Central Laboratory, Shanghai Institute of Geriatrics, Huadong Hospital, Shanghai Medical College, Fudan University, 221 West Yan An Road, Shanghai 200040, PR China.
Mech Ageing Dev. 2013 Mar;134(3-4):89-97. doi: 10.1016/j.mad.2012.12.005. Epub 2013 Jan 8.

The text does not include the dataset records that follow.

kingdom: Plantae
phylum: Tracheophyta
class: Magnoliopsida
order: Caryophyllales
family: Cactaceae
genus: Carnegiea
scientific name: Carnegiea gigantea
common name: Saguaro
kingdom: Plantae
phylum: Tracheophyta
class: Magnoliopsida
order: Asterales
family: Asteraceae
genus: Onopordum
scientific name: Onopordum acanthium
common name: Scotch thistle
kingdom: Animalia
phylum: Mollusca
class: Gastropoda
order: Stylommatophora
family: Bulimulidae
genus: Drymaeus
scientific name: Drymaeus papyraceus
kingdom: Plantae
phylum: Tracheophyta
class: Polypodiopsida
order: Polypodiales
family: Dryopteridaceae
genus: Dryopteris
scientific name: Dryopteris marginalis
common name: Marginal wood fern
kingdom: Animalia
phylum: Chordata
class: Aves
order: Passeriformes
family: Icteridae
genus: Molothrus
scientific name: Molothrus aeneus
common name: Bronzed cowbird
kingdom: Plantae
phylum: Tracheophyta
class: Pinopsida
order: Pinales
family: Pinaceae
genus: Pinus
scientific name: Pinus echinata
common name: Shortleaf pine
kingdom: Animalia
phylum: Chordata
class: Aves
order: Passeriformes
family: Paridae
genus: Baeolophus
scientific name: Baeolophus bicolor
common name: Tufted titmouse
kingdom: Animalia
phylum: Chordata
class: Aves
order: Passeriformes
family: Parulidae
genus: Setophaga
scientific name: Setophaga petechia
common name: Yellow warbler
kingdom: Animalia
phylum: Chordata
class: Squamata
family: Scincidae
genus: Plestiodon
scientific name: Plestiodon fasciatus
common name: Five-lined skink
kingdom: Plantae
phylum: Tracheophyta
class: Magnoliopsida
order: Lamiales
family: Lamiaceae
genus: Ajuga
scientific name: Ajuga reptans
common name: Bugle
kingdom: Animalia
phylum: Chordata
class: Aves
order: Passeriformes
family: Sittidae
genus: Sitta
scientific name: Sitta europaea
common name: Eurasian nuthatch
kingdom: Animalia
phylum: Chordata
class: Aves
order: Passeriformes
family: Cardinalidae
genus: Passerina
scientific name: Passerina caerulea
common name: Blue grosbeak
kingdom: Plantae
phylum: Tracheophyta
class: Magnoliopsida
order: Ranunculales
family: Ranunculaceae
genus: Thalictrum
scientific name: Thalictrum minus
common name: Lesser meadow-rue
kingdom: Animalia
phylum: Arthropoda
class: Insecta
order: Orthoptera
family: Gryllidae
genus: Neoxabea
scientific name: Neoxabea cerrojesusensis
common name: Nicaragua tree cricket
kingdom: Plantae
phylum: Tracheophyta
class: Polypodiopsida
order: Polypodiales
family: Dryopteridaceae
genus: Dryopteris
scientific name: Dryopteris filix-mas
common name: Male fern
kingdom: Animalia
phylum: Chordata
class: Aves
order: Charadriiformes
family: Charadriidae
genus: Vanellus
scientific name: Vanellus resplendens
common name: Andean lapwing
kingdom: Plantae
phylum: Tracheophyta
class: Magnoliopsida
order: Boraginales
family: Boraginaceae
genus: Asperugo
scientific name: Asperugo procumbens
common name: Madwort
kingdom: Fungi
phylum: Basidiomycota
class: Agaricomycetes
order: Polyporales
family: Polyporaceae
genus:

Oxidative stress contributes to a chronic inflammatory process referred to as "inflamm-aging". Acetylcholinesterase inhibitors (AChEI) can enhance cholinergic transmission and act as anti-inflammatory agents via immunocompetent cells expressing α-7 acetylcholine receptors (AChR). The present study explores the possible role of huperzine A, a reversible and selective AChEI, against D-gal-induced oxidative damage, cell toxicity and inflamm-aging in rat livers. In two-month-old rats with normal liver function, an 8-week administration of D-gal (300 mg/kg subcutaneously (s.c.) injected), significantly increased hepatic impairment, ROS generation and oxidative damage, hepatic senescence, nuclear factor-kappa B (NF-κB) activation and inflammatory responses. An 8-week co-administration of both D-gal (300 mg/kg s.c.) and huperzine A (0.1 mg/kg s.c.) not only significantly decreased hepatic function impairment, ROS generation, oxidative damage, but also suppressed inflamm-aging by inhibiting hepatic replicative senescence, AChE activity, IκBα degradation, NF-κB p65 nuclear translocation and inflammatory responses. The expression levels of pro-inflammatory cytokine mRNA and proteins, such as TNFα, IL-1β and IL-6 decrease significantly, and the protein levels of the anti-inflammatory cytokine IL-10 display an obvious increase. These findings indicated that D-gal-induced hepatic injury and inflamm-aging in the rat liver was associated with the development of a pro-inflammatory phenotype in this organ. D-gal induced damage-associated molecular patterns (DAMPs) because oxidative damages might play an important role in D-gal-induced hepatic sterile inflammation. Huperzine A exhibited protective effects against D-gal-induced hepatotoxicity and inflamm-aging by inhibiting AChE activity and via the activation of the cholinergic anti-inflammatory pathway. The huperzine A mechanism might be involved in the inhibition of DAMPs-mediated NF-κB nuclear localization and activation.
氧化应激导致一种被称为“炎性衰老”的慢性炎症过程。乙酰胆碱酯酶抑制剂(AChEI)可以通过表达α-7 乙酰胆碱受体(AChR)的免疫活性细胞增强胆碱能传递并发挥抗炎作用。本研究探讨了一种可逆和选择性的 AChEI,即石杉碱甲,对 D-半乳糖诱导的氧化损伤、细胞毒性和大鼠肝脏炎性衰老的可能作用。在肝功能正常的两个月大的大鼠中,8 周的 D-半乳糖(300mg/kg 皮下注射)给药显著增加了肝损伤、ROS 生成和氧化损伤、肝衰老、核因子-κB(NF-κB)激活和炎症反应。8 周同时给予 D-半乳糖(300mg/kg 皮下注射)和石杉碱甲(0.1mg/kg 皮下注射)不仅显著降低了肝功能损伤、ROS 生成、氧化损伤,还通过抑制肝复制性衰老、AChE 活性、IκBα降解、NF-κB p65核易位和炎症反应来抑制炎性衰老。促炎细胞因子 mRNA 和蛋白质(如 TNFα、IL-1β 和 IL-6)的表达水平显著降低,抗炎细胞因子 IL-10 的蛋白水平明显升高。这些发现表明,D-半乳糖诱导的大鼠肝损伤和炎性衰老与该器官中促炎表型的发展有关。D-半乳糖诱导的损伤相关分子模式(DAMPs),因为氧化损伤可能在 D-半乳糖诱导的肝无菌性炎症中发挥重要作用。石杉碱甲通过抑制 AChE 活性和激活胆碱能抗炎途径,对 D-半乳糖诱导的肝毒性和炎性衰老表现出保护作用。石杉碱甲的机制可能涉及抑制 DAMPs 介导的 NF-κB 核定位和激活。